→ **ARBEITSAUFTRAG 1**
Warum sehen die Länder im Artikel zum Insektenschutz die Verantwortung für das Problem nicht allein bei der Landwirtschaft? Antworte in ein bis drei Sätzen.
→ **ARBEITSAUFTRAG 2**
Kopiere aus dem Artikel zum Insektenschutz den Wortlaut, beginnend bei „Naturschutz und Landwirtschaft“ und endend bei „identifizierten Handlungsbedarf zurückbliebe.“.

→ **AUSGEWÄHLTER ABSCHNITT**

Naturschutz und Landwirtschaft geht zusammen. Wie der Dialog besser gelingt, wertet die Uni Hohenheim aus. ©Sabine Rübensaat

Insektenschutz nicht bei Landwirten abladen

Mit dem Bundesnaturschutzgesetz war ein Teil des Insektenschutzpaketes Thema im Bundesrat. In ihren Empfehlungen mahnten die Fachausschüsse einen finanziellen Ausgleich für die Landwirte an. Während dies keine Mehrheit fand, fanden einige Verschärfungen Eingang in den Beschluss.  

Von Frank Hartmann

Im Bundesrat sind die Länder deutlich hinter den Empfehlungen des Agrar- und des Umweltausschusses in Sachen Insektenschutz zurückgeblieben. Über den eingebrachten Entwurf des Bundes zur Änderung des Bundesnaturschutzgesetzes urteilten beide Fachausschüsse, dass dieser grundsätzlich weit hinter dem im Aktionsprogramm Insektenschutz identifizierten Handlungsbedarf zurückbliebe.

Auch waren sich die Fachbeamten einig darüber, dass Restriktionen in Schutzgebieten ein „wirksames Förderprogramm zur Umsetzung freiwilliger, kooperativer Biodiversitätsmaßnahmen insbesondere in FFH-Gebieten und für europäisch geschützte Arten an die Seite gestellt“ werden sollte. Agrar- und Umweltausschuss schlugen dafür ein „FFH-Milliardenprogramm“, verteilt auf vier Jahre vor. Eingestellt in einen Sonderrahmenplan der Gemeinschaftsaufgabe „Verbesserung der Agrarstruktur und des Küstenschutzes“ (GAK), sollte es Ziel von Bund und Ländern sein, für Landwirte eine „auskömmliche und gerechte Bezahlung ihrer Naturschutzarbeit“ zu erreichen. Diesen Empfehlungen folgten die Länder in ihrem Beschluss aber nicht.

Insektenschutz ist gesamtgesellschaftliche Aufgabe  

Einig zeigten sich die Länder aber darin, dass nicht allein bei der Landwirtschaft die Ursachen des Insektenrückgangs zu finden sind: „Alle Teile der Gesellschaft müssen sich dieses Problems bewusst werden und ihren Teil zur Lösung beitragen.“ Eine Mehrheit der Länder stellte zudem fest, dass der Erhalt der Biodiversität nur möglich wird, wenn die Rahmenbedingungen für die Landwirtschaft darauf abgestimmt sind. Außerdem verlangt der Bundesrat, dass bestehende Dialog-Lösungen auf Landesebene, wo Landnutzer- und Naturschutzverbände zum Teil schon sehr ambitionierte Maßnahmen vereinbarten, nicht durch Bundesrecht infrage gestellt werden.

→ **Auflistungen von Pixelkoordinaten**
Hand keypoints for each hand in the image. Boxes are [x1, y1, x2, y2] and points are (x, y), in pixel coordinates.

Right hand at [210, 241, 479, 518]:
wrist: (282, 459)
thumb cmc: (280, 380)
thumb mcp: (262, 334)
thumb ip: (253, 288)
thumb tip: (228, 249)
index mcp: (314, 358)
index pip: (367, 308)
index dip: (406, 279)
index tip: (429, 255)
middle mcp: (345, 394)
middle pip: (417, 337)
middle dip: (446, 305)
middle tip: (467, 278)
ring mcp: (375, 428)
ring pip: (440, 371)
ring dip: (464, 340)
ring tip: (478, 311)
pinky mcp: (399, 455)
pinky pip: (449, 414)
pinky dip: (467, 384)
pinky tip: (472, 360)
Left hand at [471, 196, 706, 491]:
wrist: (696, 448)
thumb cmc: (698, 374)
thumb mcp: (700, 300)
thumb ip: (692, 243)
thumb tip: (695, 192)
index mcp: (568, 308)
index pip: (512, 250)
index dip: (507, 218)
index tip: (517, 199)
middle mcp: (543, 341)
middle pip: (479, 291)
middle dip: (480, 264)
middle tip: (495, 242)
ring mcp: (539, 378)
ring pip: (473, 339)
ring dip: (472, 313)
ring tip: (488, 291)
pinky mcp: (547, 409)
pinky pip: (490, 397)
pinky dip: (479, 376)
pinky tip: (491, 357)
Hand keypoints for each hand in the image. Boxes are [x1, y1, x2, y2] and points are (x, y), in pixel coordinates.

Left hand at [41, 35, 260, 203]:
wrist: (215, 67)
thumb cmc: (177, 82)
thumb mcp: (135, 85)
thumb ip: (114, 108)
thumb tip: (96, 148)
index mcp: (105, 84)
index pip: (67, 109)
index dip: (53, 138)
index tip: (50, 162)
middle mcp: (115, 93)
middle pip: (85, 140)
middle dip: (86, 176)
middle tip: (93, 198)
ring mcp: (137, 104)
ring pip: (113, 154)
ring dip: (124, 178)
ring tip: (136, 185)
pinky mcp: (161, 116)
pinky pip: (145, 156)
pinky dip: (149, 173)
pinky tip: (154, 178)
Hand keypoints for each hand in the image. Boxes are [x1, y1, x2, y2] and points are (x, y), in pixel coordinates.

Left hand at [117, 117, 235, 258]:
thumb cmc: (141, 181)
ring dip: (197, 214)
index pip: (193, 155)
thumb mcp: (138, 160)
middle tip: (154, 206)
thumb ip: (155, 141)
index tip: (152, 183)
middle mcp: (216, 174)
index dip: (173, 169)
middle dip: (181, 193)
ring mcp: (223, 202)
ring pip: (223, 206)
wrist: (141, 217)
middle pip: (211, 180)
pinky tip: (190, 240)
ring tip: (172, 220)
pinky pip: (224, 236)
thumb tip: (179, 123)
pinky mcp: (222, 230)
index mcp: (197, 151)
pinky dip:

→ **MUSTERLÖSUNG 1**
Die Länder sind sich einig, dass die Ursachen des Insektenrückgangs nicht allein bei der Landwirtschaft zu finden sind. Deshalb müssen sich ihrer Ansicht nach alle Teile der Gesellschaft des Problems bewusst werden und ihren Teil zur Lösung beitragen.

→ **MUSTERLÖSUNG 2**
Naturschutz und Landwirtschaft geht zusammen. Wie der Dialog besser gelingt, wertet die Uni Hohenheim aus. ©Sabine Rübensaat

Insektenschutz nicht bei Landwirten abladen

Mit dem Bundesnaturschutzgesetz war ein Teil des Insektenschutzpaketes Thema im Bundesrat. In ihren Empfehlungen mahnten die Fachausschüsse einen finanziellen Ausgleich für die Landwirte an. Während dies keine Mehrheit fand, fanden einige Verschärfungen Eingang in den Beschluss.  

Von Frank Hartmann

Im Bundesrat sind die Länder deutlich hinter den Empfehlungen des Agrar- und des Umweltausschusses in Sachen Insektenschutz zurückgeblieben. Über den eingebrachten Entwurf des Bundes zur Änderung des Bundesnaturschutzgesetzes urteilten beide Fachausschüsse, dass dieser grundsätzlich weit hinter dem im Aktionsprogramm Insektenschutz identifizierten Handlungsbedarf zurückbliebe.